La Petite Menteuse
de Pascale Robert-Diard

critiqué par Bernard2, le 22 septembre 2022
(DAX - 75 ans)


La note:  étoiles
Cas de conscience
Alice est avocate. Elle accepte défendre en appel Lisa, qui a été victime d'un viol, l'accusé ayant écopé de dix ans de prison.
Au fur et à mesure des entretiens entre Lisa et Alice, la personnalité, particulièrement trouble, de la victime, se dévoile. Jusqu’au moment où Lisa avoue à son avocate qu'elle a menti. Elle consigne ses aveux par lettre. Cette révélation est faite assez tôt dans le livre, et l'autrice a voulu qu'elle soit connue dès le début de la lecture, le titre est sciemment choisi pour cela.
Alice, qui au départ de l'affaire devait défendre Lisa contre son agresseur, se trouve amenée à la défendre contre elle-même.
Attention, le texte est parfois brutal, cru, le thème s'y prête. Au fur et à mesure que l'on avance dans cette lecture on réalise combien les jugements que l'on peut porter sont parfois bien péremptoires et qu'il convient d'analyser soigneusement un contexte avant de décider quoi que ce soit.

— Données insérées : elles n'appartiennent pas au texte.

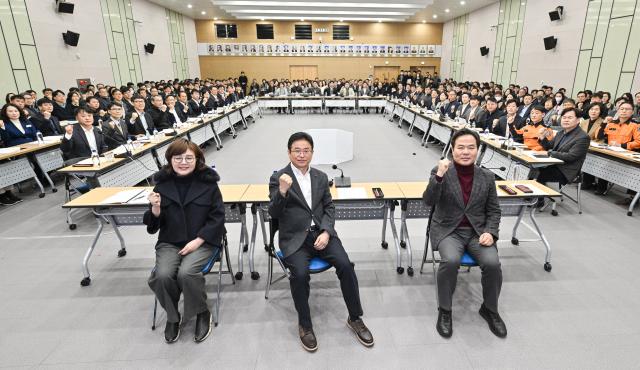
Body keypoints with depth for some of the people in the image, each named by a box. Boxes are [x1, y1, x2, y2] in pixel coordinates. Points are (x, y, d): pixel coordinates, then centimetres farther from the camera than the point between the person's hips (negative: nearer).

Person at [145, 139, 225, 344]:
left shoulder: (208, 182, -5)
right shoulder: (163, 183, 2)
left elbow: (217, 217, -5)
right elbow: (153, 225, 4)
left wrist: (197, 241, -15)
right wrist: (156, 208, -17)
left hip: (202, 241, -2)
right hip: (170, 242, 3)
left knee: (186, 273, -28)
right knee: (162, 275, -24)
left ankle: (202, 313, 2)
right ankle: (172, 316, 8)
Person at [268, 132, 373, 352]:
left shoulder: (321, 177, 11)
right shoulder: (278, 178, -1)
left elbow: (329, 207, 10)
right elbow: (274, 214, -8)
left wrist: (326, 232, -8)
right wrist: (282, 192, -28)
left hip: (321, 233, 3)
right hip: (294, 238, -3)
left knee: (345, 265, -19)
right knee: (300, 273, -28)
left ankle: (355, 318, 3)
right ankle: (304, 325, -2)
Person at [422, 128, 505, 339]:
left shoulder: (487, 177, 4)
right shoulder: (440, 172, -5)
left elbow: (494, 210, 10)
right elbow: (428, 202, -17)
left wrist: (491, 232, -7)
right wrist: (439, 176, -29)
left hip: (478, 231, 3)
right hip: (448, 230, -3)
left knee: (492, 263, -22)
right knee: (451, 261, -30)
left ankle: (490, 309, 9)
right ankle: (444, 310, -5)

Ce roman, bien écrit, est aussi une leçon de sagesse.
Une fiction contemporaine, réaliste et passionnante 10 étoiles

Un très bon choix pour le Goncourt des lycéens qui ne se sont pas trompés , ainsi que pour d'autres prix. Je ne répéterai pas le résumé déjà complété dans les deux critiques précédentes. Il n'y a en effet pas de risque de spolier l'intrigue puisque le le titre évacue d'emblée tout suspense sur l'issue du procès . L'intérêt est dans le pourquoi et le comment.
Nous avons le portrait de deux types d'avocats . L'héroïne du roman , Alice , progresse vers l'empathie avec sa cliente ce qui lui permet de comprendre peu à peu le comportement de celle-ci quand elle était adolescente . La deuxième étape de son travail est de conduire les jurés et la présidente à faire ce même cheminement et c'est du grand art de sa part. L'autre avocat fait partie d'une génération majoritairement masculine, habituée à déclamer sans micro et à jouer des effet de manche . Il vibre plus en défense de sa propre vision des choses , heurtée par un néo féminisme agressif , et qui voit dans ce procès une sorte de revanche. C'est aussi la complexité des situations qui explique le désastre que la jeune victime subit et auquel elle contribue et qu'elle aggrave. Par exemple le père était le plus capable et désireux de comprendre , douter , et aider sa fille , mais son propre sentiment de culpabilité , au sein de son couple et de sa famille a inhibé l'action décisive qu'il aurait pu avoir. Chaque acteur du drame amplifie la catastrophe et l'adolescente ne pouvait plus reculer. (D'ailleurs l'auteur fait une allusion au procès d' Outreau , qui a vu des enfants surajouter des accusation de pédophilie envers des adultes innocents)
Une cause fréquente d'erreur judiciaire tient probablement au fait que le prévenu , ou un témoin , a quelque chose d'autre à cacher et pour cette raison ne fournit pas le bon témoignage , ou pire ne se défend pas correctement . Rectifier le tir dans un deuxième temps est toujours plus compliqué et génère des suspicions.
Au delà de la psychologie , la narratrice nous montre tout ce que son métier , comme d'autres , comporte prosaïquement de techniques , de procédures , de tactiques et de stratégie . C'est peut-être aussi cette ossature qui permet de prendre en pleine face des réalités humaines très dures.

Nav33 - - 76 ans - 22 juillet 2024


Intime conviction 7 étoiles

Lisa Charvet demande à l’avocate Alice de la défendre dans un procès en appel. En première instance il y a cinq ans, l’homme qu’elle a accusé de l’avoir violée alors qu’elle avait quinze ans a pris dix ans de prison. Alice accepte cette affaire et très vite Lisa lui avoue qu’elle a menti. Cette adolescente perdait pied...
Alice démonte tout le processus qui a mené à l'accusation erronée lors du procès et tente d’expliquer l’enchaînement.
Ce livre se lit rapidement, d’une traite. L’auteure démontre toute la complexité d’un jugement, l’ambigüité des bonnes intentions, la part de culpabilité qui peut se jouer dans une conviction intime, sans parler de la vulnérabilité de l’adolescence. La fin n’est pas écrite, mais je me suis demandée, techniquement parlant, pourquoi l’avocate devait défendre la personne initialement désignée comme victime alors que ce n’est pas son procès.